Heart disease is the precursor to a heart attack.

Being obese greatly increases your risk of CHD (coronary heart disease.) A waxy substance known as plaque starts to build up in your arteries, causing the vessels to become constricted and reduce blood flow to your heart. As your body can’t pump enough blood to the heart, you can develop heart failure or suffer from a heart attack.

High Blood Pressure

This is linked to the same build up of plaque as above. Your blood vessels will still try to pump the same volume of blood around your body, but where the vessel diameters are smaller, the pressure increases. Increased blood pressure is linked to heart disease and strokes.

A stroke is similar to a heart attack in many respects, though instead of blood being blocked from reaching the heart, a stroke is a blockage to the brain.

Type 2 Diabetes

Diabetes is all to do with how your body uses sugar.

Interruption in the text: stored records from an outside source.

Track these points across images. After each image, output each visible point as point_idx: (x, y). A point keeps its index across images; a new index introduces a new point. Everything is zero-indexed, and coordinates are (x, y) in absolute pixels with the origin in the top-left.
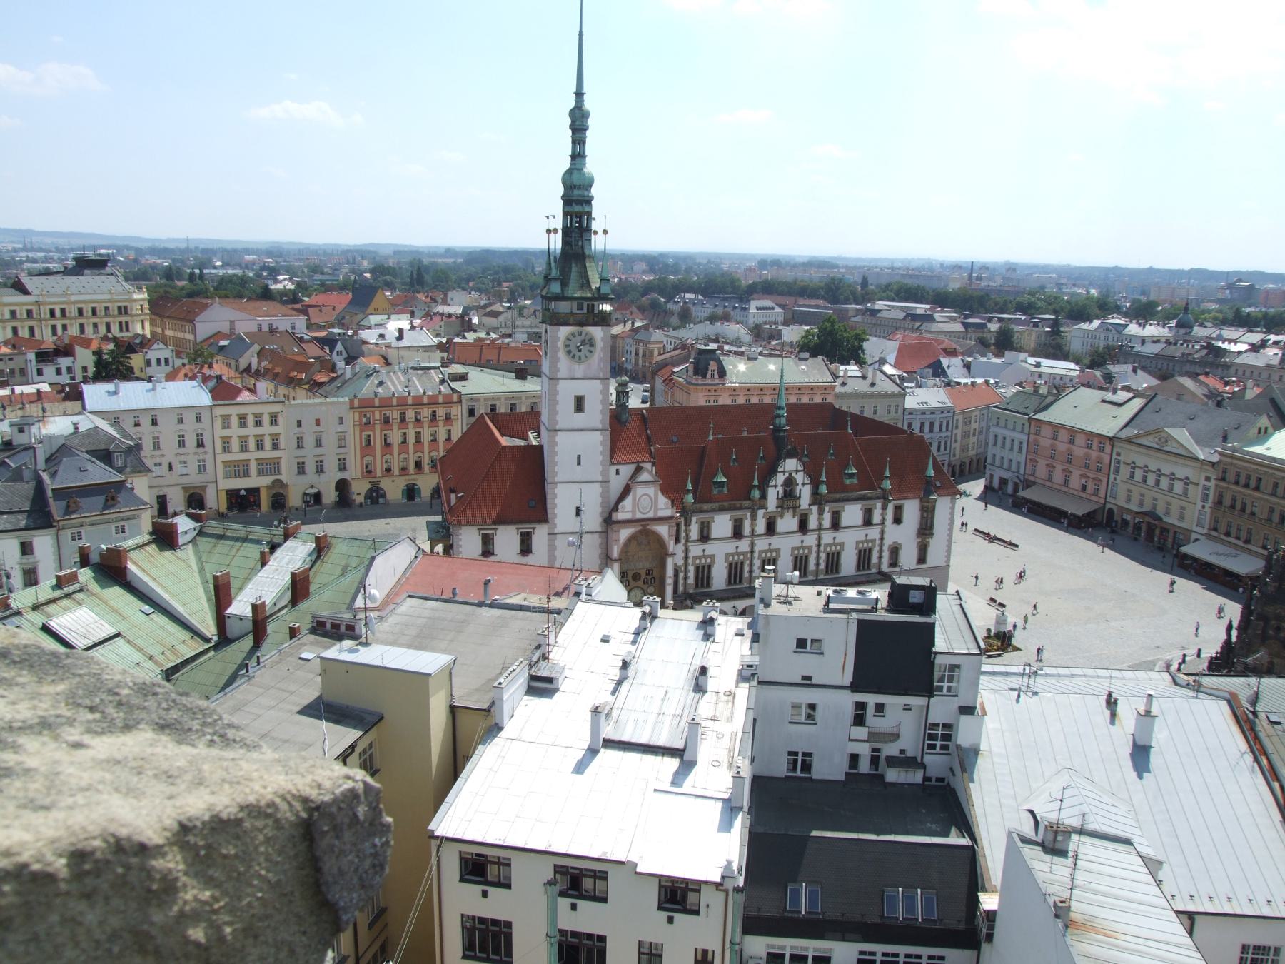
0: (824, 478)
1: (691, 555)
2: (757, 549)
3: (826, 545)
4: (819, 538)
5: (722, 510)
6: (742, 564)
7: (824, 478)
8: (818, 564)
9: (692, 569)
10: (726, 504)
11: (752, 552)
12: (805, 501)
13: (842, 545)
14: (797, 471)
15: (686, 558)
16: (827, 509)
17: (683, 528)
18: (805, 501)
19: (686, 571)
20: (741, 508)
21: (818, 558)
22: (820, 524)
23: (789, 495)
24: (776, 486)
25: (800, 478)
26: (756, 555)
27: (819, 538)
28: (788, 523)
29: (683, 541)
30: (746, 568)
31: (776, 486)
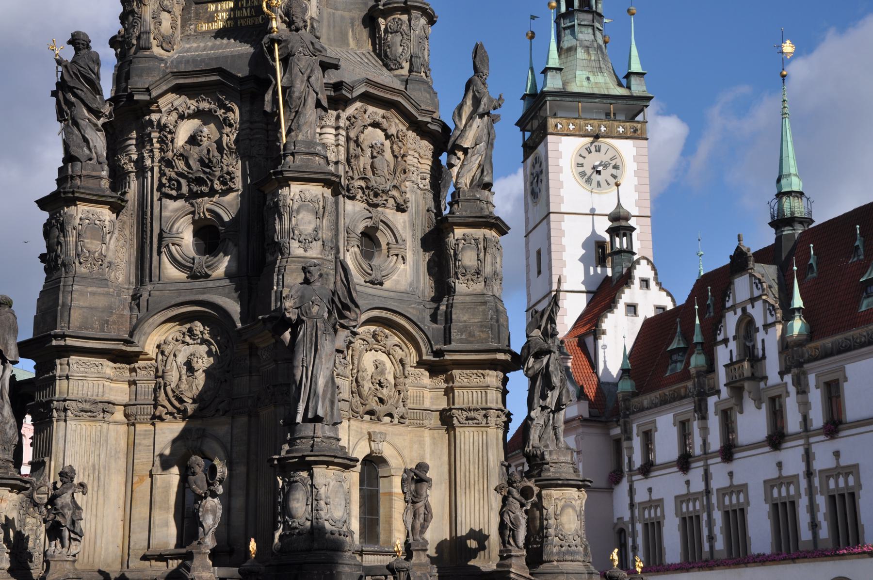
0: (798, 302)
1: (638, 499)
2: (715, 485)
3: (827, 474)
4: (808, 457)
5: (664, 402)
6: (698, 517)
7: (798, 302)
8: (814, 526)
9: (639, 527)
10: (667, 391)
11: (708, 492)
12: (772, 366)
13: (853, 470)
14: (753, 300)
15: (632, 505)
16: (812, 379)
17: (625, 444)
18: (772, 366)
19: (634, 535)
20: (685, 397)
21: (812, 508)
22: (805, 419)
23: (750, 354)
24: (726, 341)
25: (757, 313)
26: (714, 499)
27: (808, 457)
28: (752, 423)
29: (626, 469)
30: (705, 532)
31: (726, 341)
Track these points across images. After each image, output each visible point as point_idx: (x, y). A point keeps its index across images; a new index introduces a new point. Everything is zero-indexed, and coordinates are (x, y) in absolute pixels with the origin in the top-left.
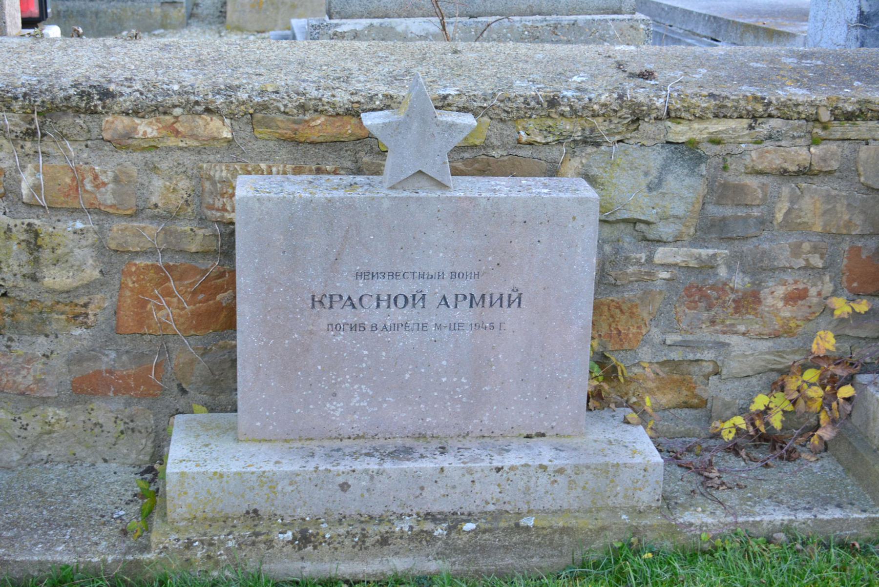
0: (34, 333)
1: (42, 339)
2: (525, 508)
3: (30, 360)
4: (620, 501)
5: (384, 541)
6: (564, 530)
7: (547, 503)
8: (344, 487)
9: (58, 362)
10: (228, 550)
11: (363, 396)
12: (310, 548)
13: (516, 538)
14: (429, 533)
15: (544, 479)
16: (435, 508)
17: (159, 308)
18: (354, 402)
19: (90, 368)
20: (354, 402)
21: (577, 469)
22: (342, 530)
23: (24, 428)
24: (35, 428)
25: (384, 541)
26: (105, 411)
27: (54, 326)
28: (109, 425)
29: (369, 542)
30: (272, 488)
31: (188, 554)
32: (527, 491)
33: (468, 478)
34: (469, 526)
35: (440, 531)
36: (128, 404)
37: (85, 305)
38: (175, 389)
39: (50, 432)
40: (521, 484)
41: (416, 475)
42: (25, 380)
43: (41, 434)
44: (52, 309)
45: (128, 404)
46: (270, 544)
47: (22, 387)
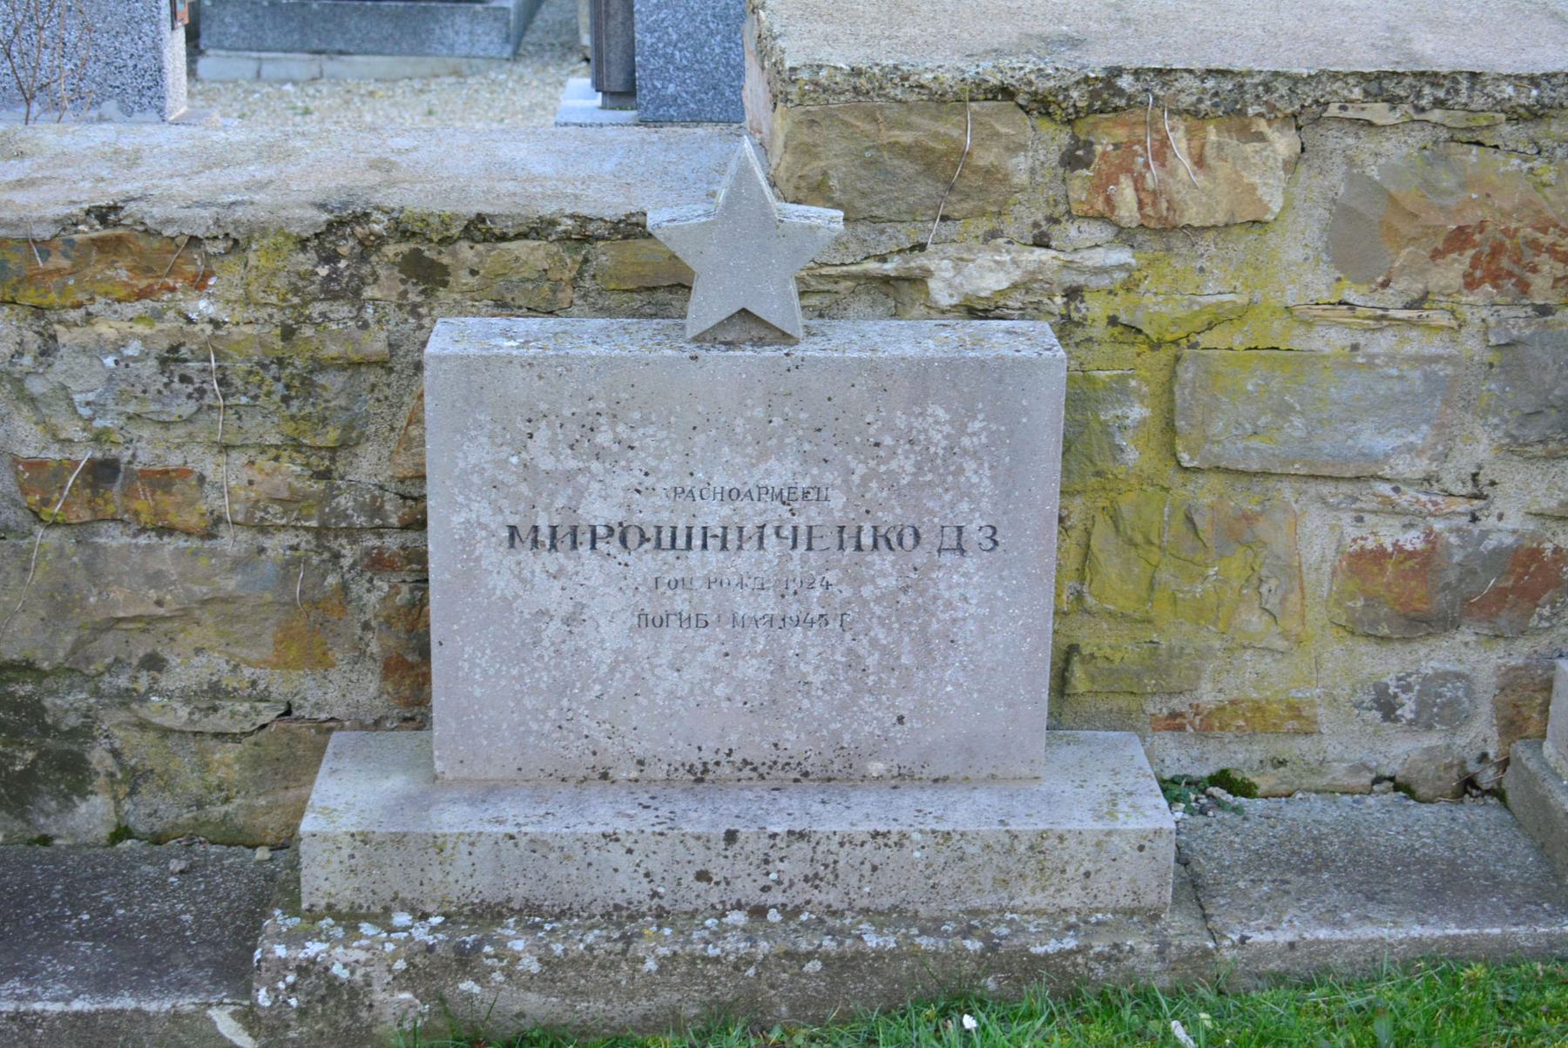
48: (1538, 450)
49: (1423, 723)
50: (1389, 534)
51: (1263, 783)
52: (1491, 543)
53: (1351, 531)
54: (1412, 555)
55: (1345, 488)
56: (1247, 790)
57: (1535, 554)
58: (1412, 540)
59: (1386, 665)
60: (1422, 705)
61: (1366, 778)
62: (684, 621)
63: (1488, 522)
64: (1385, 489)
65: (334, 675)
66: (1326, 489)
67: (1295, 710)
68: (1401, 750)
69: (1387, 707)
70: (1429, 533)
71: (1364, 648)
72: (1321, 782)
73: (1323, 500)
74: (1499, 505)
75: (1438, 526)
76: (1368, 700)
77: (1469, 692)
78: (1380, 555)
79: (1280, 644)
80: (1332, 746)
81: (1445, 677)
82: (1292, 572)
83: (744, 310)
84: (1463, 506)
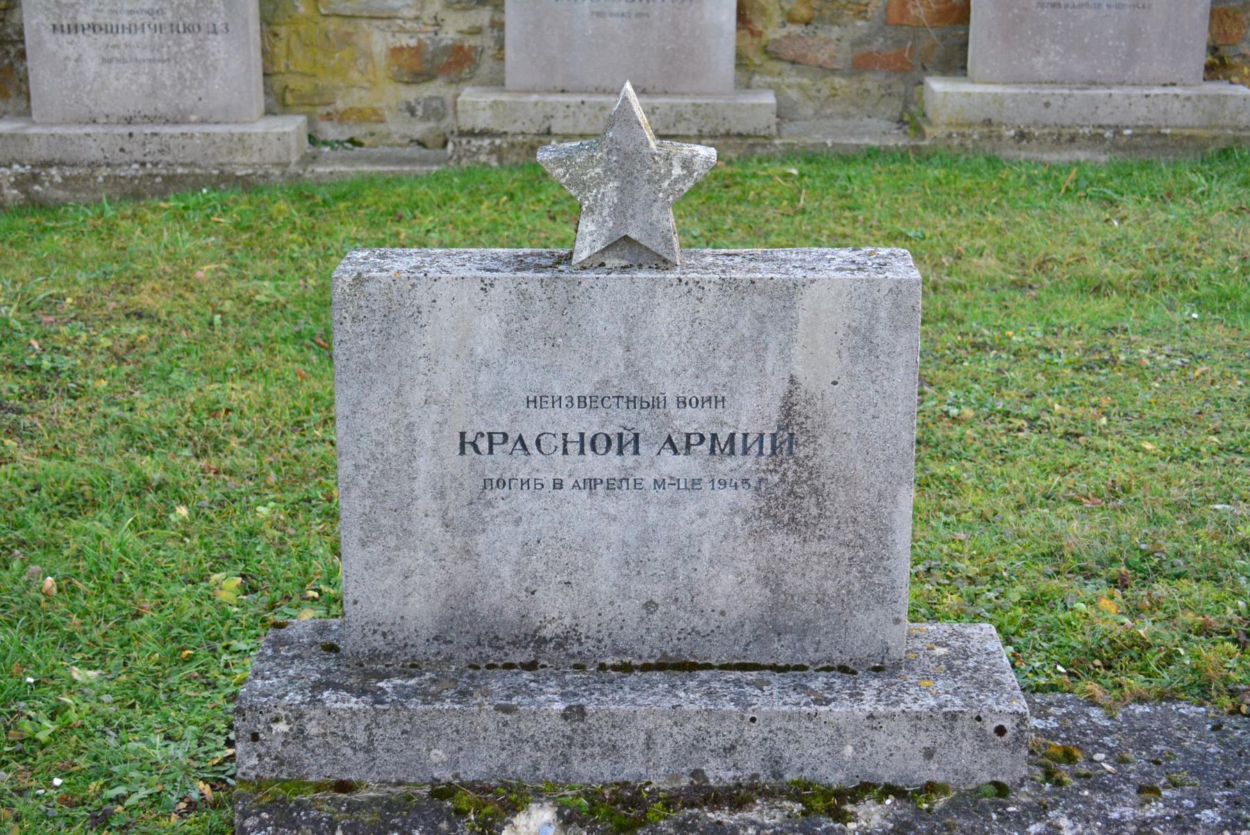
0: (832, 23)
1: (836, 28)
2: (1163, 124)
3: (828, 42)
4: (1227, 121)
5: (1072, 139)
6: (1190, 137)
7: (1179, 121)
8: (1047, 105)
9: (845, 45)
10: (974, 141)
11: (1057, 53)
12: (1024, 142)
13: (1158, 142)
14: (1101, 135)
15: (1177, 104)
16: (1104, 122)
17: (915, 7)
18: (1052, 57)
19: (865, 49)
20: (1052, 57)
21: (1199, 97)
22: (1046, 131)
23: (819, 91)
24: (826, 92)
25: (1072, 139)
26: (872, 82)
27: (845, 19)
28: (874, 91)
29: (1063, 140)
30: (1001, 104)
31: (949, 142)
32: (1165, 112)
33: (1126, 102)
34: (1127, 132)
35: (1108, 134)
36: (888, 76)
37: (867, 5)
38: (920, 68)
39: (834, 96)
40: (1162, 107)
41: (1093, 98)
42: (823, 57)
43: (829, 97)
44: (845, 7)
45: (888, 76)
46: (1000, 137)
47: (821, 62)
48: (458, 6)
49: (426, 118)
50: (406, 41)
51: (367, 141)
52: (443, 43)
53: (391, 40)
54: (412, 48)
55: (386, 22)
56: (360, 145)
57: (461, 48)
58: (413, 43)
59: (411, 94)
60: (425, 110)
61: (407, 141)
62: (118, 61)
63: (442, 35)
64: (400, 22)
65: (11, 101)
66: (379, 23)
67: (375, 112)
68: (419, 129)
69: (412, 111)
70: (419, 41)
71: (402, 87)
72: (390, 142)
73: (377, 27)
74: (446, 28)
75: (422, 36)
76: (404, 107)
77: (443, 103)
78: (401, 49)
79: (367, 85)
80: (393, 128)
81: (431, 98)
82: (369, 56)
83: (626, 236)
84: (430, 29)
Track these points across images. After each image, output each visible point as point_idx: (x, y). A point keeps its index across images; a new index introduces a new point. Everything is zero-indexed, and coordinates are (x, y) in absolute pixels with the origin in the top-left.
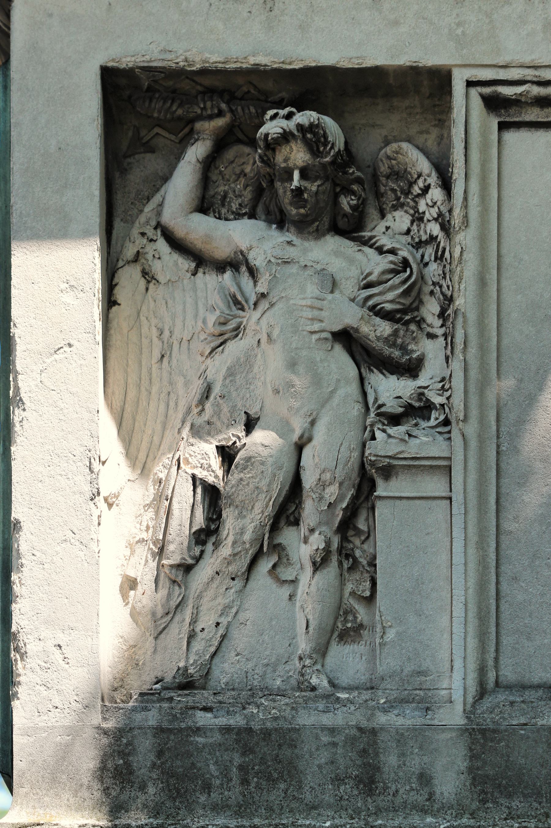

Under normal circumstances, when you eat a meal (particularly one containing carbohydrates or sugars) your body releases a hormone known as insulin from the pancreas. The sugars are broken down and carried through the bloodstream, where insulin helps convert it into energy.

When you’re a type 2 diabetic, your body first starts producing too much insulin (due to a high sugar intake) and then over time, “burns out” and can’t manufacture enough. Diabetes is a major player in heart disease, strokes, kidney failure and blindness and has been heavily linked to being obese.


Cancer is another disease with long standing links with obesity. Being overweight and living an unhealthy lifestyle increases your chances of all cancers, but specifically increases your risk of colon, breast, endometrial, and gallbladder cancers.

Blood Fats

If you’re obese you’re likely to have higher levels of bad blood fats. These include triglycerides and LDL (low density lipoprotein) cholesterol. You’ll also have lower levels of good, or HDL (high density lipoprotein) cholesterol.


It’s not just your organs, cardiovascular and circulatory systems that suffer – all that extra weight means obesity can play havoc with your joints and lead to arthritis.

If the above weren’t enough, being obese also raises your risk of metabolic syndrome (high blood sugars,) sleep apnea, breathing problems and sexual dysfunction.